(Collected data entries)
------------------------------

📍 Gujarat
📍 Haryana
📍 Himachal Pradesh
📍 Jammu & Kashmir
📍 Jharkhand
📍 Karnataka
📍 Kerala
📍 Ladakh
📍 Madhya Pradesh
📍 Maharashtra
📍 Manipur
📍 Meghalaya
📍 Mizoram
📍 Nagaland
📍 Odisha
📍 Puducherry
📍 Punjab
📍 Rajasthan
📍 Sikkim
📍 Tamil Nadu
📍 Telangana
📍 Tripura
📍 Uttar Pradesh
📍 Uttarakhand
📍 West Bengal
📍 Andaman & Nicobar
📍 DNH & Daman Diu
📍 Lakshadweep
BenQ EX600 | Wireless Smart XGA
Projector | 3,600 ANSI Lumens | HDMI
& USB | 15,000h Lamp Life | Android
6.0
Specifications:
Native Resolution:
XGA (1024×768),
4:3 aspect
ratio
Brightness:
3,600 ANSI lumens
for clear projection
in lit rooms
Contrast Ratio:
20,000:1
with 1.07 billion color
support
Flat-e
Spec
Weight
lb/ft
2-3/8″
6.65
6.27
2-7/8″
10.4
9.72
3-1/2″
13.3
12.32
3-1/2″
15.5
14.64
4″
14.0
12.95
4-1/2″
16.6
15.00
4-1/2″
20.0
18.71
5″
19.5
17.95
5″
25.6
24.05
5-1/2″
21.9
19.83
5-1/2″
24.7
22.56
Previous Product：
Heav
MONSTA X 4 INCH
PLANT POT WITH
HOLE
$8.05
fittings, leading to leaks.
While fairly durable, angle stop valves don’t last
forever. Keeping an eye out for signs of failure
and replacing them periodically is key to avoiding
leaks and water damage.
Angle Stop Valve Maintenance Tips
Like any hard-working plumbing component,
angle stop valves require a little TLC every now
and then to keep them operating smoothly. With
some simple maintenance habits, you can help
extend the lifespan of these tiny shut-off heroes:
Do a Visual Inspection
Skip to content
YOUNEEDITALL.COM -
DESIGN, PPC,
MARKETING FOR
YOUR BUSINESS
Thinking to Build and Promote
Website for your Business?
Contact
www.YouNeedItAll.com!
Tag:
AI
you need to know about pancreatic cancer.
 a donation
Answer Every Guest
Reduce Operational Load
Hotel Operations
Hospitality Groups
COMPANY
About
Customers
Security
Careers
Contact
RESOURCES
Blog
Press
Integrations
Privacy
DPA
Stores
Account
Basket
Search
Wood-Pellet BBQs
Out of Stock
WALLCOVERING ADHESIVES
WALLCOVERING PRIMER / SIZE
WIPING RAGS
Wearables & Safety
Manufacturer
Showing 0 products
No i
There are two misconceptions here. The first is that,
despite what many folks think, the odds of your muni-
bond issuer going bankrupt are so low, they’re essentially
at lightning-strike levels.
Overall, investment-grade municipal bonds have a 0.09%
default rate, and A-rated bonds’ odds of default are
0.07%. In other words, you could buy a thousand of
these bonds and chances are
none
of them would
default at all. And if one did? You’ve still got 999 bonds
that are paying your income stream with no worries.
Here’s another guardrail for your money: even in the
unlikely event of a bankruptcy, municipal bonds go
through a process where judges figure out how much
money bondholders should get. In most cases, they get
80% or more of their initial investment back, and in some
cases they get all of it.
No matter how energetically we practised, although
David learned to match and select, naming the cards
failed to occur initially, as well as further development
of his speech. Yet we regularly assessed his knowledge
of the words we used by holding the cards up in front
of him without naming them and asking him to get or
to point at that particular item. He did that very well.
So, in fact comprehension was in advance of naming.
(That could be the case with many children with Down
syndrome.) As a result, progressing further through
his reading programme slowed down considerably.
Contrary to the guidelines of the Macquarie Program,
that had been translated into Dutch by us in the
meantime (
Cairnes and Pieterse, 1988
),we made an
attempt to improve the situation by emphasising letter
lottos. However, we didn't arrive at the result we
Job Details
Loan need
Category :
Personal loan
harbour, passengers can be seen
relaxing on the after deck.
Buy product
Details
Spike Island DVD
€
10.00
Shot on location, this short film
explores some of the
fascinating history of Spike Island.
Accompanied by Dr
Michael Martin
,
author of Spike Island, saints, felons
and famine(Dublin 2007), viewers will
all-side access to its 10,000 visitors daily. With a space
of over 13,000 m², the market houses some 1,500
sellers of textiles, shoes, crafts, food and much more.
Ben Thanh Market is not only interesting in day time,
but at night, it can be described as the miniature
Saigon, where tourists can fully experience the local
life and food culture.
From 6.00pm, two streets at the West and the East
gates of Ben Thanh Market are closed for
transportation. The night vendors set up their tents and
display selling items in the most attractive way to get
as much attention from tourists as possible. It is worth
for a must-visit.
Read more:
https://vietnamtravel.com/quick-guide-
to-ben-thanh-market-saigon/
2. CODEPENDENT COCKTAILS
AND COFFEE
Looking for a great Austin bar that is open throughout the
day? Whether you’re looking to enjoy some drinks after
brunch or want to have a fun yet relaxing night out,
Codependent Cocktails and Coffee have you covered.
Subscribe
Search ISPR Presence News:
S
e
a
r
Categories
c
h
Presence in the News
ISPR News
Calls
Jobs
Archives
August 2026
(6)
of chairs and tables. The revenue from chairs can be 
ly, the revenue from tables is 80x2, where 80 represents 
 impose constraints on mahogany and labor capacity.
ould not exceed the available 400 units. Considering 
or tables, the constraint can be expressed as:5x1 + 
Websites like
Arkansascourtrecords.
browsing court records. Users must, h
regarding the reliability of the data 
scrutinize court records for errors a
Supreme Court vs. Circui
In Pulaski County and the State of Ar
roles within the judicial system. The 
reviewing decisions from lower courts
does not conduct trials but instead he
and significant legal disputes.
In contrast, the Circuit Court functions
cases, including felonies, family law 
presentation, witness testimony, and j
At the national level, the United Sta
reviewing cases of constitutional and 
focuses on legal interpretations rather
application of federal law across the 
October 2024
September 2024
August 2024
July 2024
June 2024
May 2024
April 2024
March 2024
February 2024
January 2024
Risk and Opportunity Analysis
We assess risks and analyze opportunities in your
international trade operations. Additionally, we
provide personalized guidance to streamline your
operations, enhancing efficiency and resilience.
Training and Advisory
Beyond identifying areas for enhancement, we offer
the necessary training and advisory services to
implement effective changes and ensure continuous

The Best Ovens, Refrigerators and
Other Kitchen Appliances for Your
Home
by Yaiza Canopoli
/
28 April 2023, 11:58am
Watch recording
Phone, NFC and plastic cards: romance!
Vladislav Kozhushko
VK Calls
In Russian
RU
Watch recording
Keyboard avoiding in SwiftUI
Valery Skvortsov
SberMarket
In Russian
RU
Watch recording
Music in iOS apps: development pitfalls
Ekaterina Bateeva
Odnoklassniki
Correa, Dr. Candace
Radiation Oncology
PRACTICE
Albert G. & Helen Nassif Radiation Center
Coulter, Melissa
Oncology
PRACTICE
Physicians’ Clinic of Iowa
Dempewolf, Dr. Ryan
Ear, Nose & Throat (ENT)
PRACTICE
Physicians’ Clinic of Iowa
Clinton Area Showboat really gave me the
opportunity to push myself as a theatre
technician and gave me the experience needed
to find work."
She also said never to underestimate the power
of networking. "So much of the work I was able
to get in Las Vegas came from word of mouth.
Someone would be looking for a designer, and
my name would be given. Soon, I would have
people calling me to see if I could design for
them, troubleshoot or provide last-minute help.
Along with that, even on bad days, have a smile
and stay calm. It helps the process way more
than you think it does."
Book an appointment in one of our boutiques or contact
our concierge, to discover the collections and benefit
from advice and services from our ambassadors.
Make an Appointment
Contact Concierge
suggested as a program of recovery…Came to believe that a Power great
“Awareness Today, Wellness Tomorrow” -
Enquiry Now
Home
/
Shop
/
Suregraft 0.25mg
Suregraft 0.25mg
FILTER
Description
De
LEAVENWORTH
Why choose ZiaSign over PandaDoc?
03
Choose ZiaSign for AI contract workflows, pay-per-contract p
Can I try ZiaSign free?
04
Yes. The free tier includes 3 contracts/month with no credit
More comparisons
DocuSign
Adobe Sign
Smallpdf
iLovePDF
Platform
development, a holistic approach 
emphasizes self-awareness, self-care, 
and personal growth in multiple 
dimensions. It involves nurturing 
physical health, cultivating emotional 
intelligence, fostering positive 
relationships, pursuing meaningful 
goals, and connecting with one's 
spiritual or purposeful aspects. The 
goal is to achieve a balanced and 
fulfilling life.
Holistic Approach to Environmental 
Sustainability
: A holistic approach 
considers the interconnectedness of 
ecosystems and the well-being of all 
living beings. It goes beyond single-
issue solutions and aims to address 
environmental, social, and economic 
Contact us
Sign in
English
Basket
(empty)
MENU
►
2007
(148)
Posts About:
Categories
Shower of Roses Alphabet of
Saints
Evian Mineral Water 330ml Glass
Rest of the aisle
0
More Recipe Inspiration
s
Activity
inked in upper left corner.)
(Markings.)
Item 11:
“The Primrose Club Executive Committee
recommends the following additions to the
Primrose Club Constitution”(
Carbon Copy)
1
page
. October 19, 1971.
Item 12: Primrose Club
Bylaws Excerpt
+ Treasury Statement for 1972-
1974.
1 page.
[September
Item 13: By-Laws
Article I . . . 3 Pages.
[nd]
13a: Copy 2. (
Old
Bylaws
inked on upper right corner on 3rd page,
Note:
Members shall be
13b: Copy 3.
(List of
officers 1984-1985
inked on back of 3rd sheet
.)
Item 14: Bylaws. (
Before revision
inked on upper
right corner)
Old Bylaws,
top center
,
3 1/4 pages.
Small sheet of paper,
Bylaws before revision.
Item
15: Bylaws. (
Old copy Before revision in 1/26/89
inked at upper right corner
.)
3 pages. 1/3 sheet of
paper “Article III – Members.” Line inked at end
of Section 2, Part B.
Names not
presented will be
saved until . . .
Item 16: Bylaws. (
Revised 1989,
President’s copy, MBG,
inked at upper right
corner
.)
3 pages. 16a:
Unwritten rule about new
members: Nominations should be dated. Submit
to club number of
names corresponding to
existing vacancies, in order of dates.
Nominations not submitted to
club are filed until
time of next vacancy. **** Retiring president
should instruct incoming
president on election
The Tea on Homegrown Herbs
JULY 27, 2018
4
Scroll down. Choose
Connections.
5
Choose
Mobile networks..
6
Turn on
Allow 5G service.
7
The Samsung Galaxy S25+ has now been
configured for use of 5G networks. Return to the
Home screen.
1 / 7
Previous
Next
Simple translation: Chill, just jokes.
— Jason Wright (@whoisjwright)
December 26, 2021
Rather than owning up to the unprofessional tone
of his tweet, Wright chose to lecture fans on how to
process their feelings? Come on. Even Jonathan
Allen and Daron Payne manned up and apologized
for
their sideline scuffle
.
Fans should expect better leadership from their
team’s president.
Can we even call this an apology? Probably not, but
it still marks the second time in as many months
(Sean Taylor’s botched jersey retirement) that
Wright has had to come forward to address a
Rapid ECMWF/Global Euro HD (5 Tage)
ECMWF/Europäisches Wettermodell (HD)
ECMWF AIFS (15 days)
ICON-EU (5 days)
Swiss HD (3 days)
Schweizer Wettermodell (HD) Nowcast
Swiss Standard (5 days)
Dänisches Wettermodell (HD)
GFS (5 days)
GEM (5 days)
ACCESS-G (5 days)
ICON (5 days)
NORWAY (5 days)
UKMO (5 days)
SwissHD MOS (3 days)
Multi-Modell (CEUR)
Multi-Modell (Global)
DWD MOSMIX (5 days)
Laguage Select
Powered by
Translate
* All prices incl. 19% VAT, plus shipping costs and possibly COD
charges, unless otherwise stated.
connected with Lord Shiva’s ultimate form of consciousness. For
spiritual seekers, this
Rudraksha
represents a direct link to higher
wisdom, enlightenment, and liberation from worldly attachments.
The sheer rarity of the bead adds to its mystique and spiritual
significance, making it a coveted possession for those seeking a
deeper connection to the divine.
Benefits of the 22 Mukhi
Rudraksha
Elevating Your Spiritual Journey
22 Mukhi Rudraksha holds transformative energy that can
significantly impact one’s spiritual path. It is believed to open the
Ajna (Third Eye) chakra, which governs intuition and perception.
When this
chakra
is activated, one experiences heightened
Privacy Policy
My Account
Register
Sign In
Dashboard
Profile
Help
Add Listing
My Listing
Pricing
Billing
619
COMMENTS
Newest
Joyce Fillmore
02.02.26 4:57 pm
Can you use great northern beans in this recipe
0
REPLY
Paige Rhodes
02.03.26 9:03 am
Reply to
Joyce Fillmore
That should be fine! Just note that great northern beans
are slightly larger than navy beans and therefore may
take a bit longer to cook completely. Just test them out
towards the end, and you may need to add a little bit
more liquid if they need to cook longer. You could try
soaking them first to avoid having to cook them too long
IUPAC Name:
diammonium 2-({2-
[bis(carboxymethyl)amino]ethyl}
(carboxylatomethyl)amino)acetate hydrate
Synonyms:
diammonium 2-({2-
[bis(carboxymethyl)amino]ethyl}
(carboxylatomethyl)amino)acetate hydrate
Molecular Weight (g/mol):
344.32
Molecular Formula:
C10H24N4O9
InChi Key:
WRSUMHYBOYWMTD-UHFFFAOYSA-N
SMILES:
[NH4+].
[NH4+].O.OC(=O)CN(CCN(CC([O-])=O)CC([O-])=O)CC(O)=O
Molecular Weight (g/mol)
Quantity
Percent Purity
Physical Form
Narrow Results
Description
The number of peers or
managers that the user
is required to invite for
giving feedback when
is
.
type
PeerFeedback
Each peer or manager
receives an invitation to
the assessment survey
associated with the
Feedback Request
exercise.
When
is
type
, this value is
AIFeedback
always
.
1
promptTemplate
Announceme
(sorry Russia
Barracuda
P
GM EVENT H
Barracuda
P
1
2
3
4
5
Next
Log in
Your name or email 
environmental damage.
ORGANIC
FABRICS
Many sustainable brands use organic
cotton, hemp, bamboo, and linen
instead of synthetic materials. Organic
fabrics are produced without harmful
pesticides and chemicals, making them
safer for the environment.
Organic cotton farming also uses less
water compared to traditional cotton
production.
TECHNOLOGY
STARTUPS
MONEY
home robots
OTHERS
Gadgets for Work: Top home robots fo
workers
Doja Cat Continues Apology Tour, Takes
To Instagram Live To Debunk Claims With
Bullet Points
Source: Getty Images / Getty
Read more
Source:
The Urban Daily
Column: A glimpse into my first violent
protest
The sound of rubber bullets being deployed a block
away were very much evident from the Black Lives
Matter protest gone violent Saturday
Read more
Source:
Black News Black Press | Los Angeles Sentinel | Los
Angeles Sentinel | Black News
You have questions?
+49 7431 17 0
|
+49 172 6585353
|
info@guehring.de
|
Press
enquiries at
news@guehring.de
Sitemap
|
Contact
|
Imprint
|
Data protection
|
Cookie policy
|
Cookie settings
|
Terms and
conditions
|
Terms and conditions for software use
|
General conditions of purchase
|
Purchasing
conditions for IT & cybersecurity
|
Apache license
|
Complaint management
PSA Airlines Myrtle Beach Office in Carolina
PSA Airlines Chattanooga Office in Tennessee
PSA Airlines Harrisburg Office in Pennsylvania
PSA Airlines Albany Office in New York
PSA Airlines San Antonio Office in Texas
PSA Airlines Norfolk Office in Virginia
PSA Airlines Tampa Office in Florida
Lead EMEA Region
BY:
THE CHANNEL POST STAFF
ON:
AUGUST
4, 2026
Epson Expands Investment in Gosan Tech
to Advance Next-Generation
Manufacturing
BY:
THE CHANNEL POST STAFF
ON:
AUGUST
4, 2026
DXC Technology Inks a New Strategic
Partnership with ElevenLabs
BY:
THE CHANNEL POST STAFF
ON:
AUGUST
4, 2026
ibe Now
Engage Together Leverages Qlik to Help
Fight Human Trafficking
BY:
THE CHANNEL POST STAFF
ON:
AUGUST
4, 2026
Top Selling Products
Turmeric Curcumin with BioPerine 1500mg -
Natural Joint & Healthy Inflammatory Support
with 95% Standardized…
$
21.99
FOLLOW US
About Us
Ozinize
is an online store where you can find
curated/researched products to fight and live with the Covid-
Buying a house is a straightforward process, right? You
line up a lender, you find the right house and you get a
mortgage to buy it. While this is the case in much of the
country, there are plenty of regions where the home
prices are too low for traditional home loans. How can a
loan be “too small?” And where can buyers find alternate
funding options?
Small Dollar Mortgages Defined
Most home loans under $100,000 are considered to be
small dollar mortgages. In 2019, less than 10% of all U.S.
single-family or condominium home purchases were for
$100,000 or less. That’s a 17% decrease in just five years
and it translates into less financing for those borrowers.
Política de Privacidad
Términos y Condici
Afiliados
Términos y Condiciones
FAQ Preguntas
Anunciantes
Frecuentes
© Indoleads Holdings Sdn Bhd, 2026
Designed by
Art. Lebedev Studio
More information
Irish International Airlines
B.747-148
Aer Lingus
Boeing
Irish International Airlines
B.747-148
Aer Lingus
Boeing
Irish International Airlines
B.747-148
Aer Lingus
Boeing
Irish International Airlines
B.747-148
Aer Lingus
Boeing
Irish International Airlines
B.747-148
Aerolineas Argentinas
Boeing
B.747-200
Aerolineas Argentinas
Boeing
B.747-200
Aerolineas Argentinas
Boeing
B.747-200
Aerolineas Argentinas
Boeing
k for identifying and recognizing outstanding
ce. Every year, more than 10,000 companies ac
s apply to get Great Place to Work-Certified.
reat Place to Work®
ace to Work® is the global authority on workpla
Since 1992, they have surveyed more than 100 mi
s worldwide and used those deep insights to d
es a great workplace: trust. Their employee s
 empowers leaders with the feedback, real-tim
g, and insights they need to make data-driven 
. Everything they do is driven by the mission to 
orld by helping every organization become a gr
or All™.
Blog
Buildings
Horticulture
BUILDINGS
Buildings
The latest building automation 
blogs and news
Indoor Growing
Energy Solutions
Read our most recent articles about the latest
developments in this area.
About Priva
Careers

------------------------------

- What is needed -
Return, with no change at all, every line in the entries above from the line containing "intelligence, fostering positive" through the line containing "considers the interconnectedness of".

- Answer space -
intelligence, fostering positive 
relationships, pursuing meaningful 
goals, and connecting with one's 
spiritual or purposeful aspects. The 
goal is to achieve a balanced and 
fulfilling life.
Holistic Approach to Environmental 
Sustainability
: A holistic approach 
considers the interconnectedness of 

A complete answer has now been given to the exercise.